Interesting spam/phish technique: Look for subdomains with CNAMEs or SPF records that point to abandoned domains that you can then register…and effectively take control of the subdomain or SPF.

They haven’t seen any cases where it’s been used to host a phishing site at, say, an msn.com subdomain, but they’ve seen thousands of cases where it’s been used to pass email verification checks.

The article describing “SubdoMailing” gives a detailed example of a spam that made use of an msn.com subdomain that was used for a sweepstakes way back in in 2001, with a CNAME pointing to the long-abandoned domain name for the contest, but the subdomain was never actually deleted.

Lesson: check your DNS for any dangling references to outside domains that might not exist anymore!

Eventbrite has worked well for buying tickets to events I’ve attended…

But over the last few months I keep getting spam for events that are not only not remotely interesting, they aren’t anywhere NEAR me. Sorry, but I’m not hopping on a plane for a pub crawl on the other side of the continent or a 2-hour “gong bath experience” on the other side of the planet.

At first I thought they were bogus. But everything pointed to Eventbrite’s servers. I’ve been blocking the campaigns in Eventbrite as I get them, but at this point my account settings show 10 organizations I’ve blocked, even though I’ve theoretically unsubscribed from “all Eventbrite newsletters and updates for attendees.”

Of course searching online is useless, because (1) everything’s about how organizers can keep their messages from landing in spam folders, and (2) searching online in 2023 is more or less useless anyway. It’s the end result of years of SEO trying to get into the first page (now with generative AI to flood the zone with even more bullshit!) combined with Google and Bing giving up on trying to give relevant results when what they really care about is ad impressions — and no, DuckDuckGo results aren’t much better.

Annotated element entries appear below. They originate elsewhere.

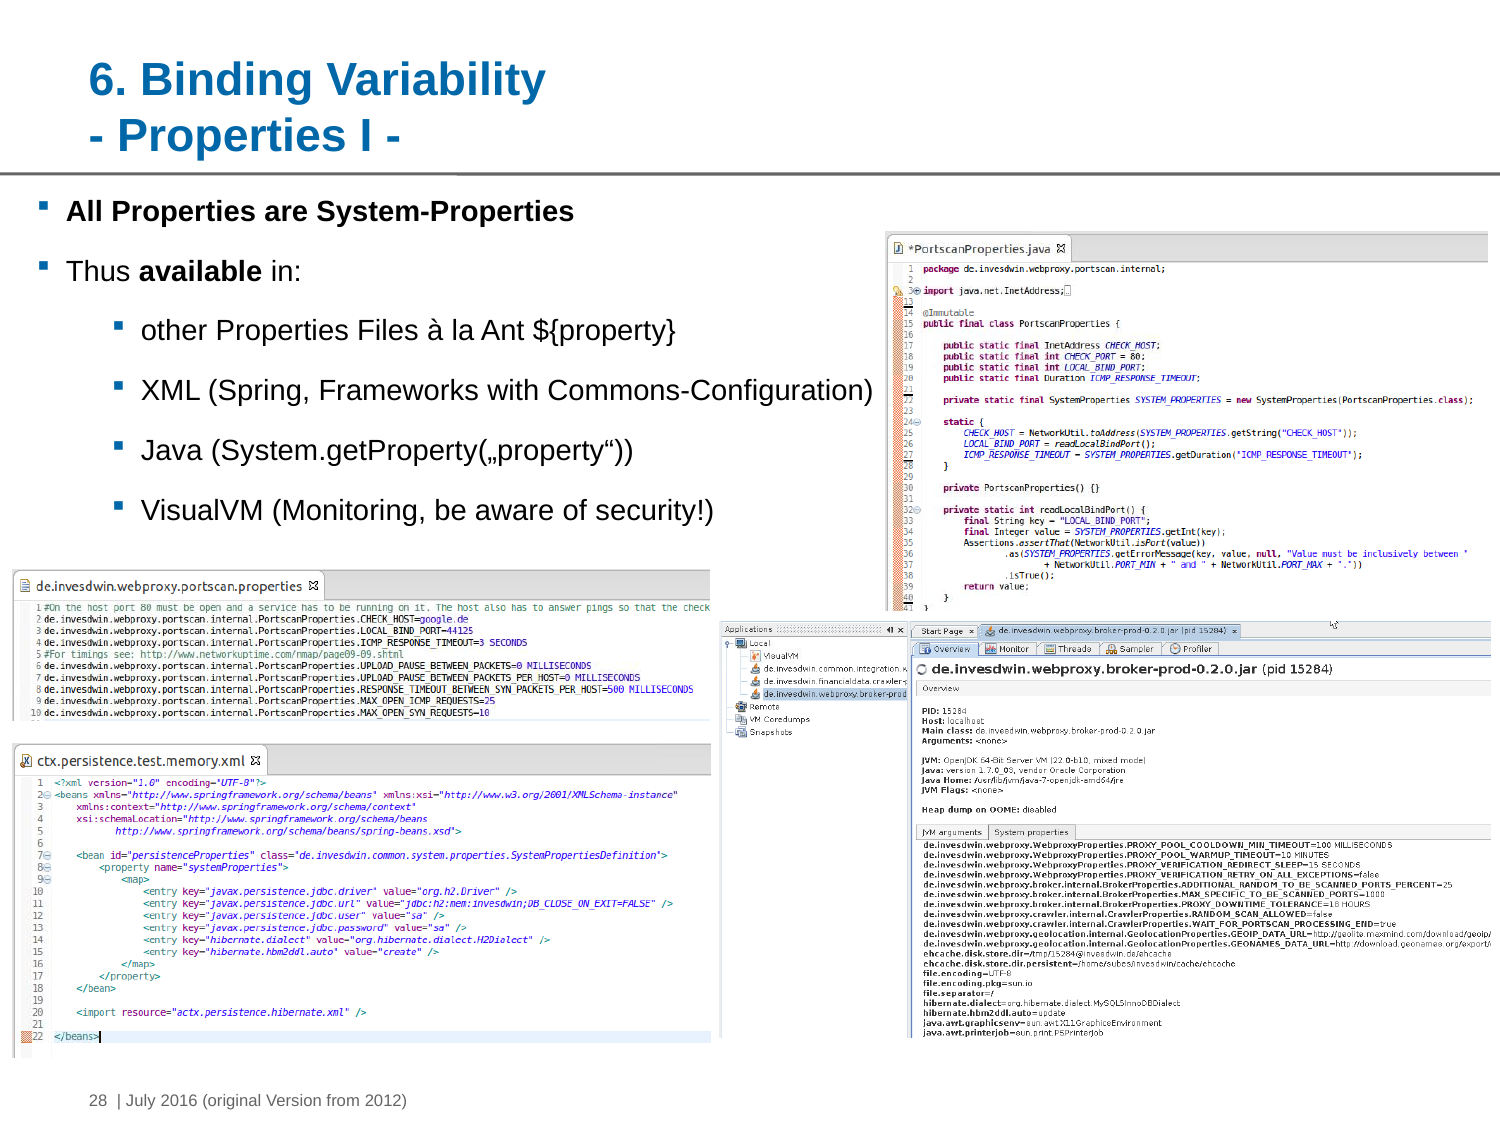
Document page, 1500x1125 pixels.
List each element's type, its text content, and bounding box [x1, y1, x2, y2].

picture [885, 231, 1488, 611]
picture [12, 743, 711, 1058]
picture [12, 569, 710, 721]
text_box All Properties are System-Properties Thus available in: other Properties Files à la Ant ${property} XML (Spring, Frameworks with Commons-Configuration) Java (System.getProperty(„property“)) VisualVM (Monitoring, be aware of security!) [22, 184, 1416, 534]
picture [719, 621, 1491, 1038]
title 6. Binding Variability - Properties I - [0, 40, 1223, 168]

I haven’t bought tickets to an event that uses Eventbrite since 2019 (for obvious reasons). I’m thinking at this point I should just cancel my account [Update: I did], and the next time I want to go somewhere that uses them for tickets, I can open a new one. With a different address.

We don’t have personal jet packs or flying cars, but we do have spam advertising remote-controlled robot birds that we can buy from shady online retailers to entertain our cats.

“My cat is obssessed with this pigeon-shaped drone” and so on…

I’m not opposed to relevant guest posts on a topic-based blog, but when it’s obvious that they didn’t even look at the site and are just robo-spamming blogs that maybe matched a keyword or something…?

I mean, stuff like this:

“I read your article https://speedforce.org/2017/11/crisis-earth-x-conclusion-review/. Your readers might be interested in checking out our resources on machine learning and AI.”

Really?

I can’t imagine enough people would bite for them to get their link-backs and up their page rank, but then spam has always been a scattershot approach.

@mrennen@mastodon.social suggested that even if the technique isn’t effective anymore, spammers might be selling the “service” of getting linkbacks to gullible sites that want the exposure.

Could be. There always has been a strong overlap between spammers and scammers.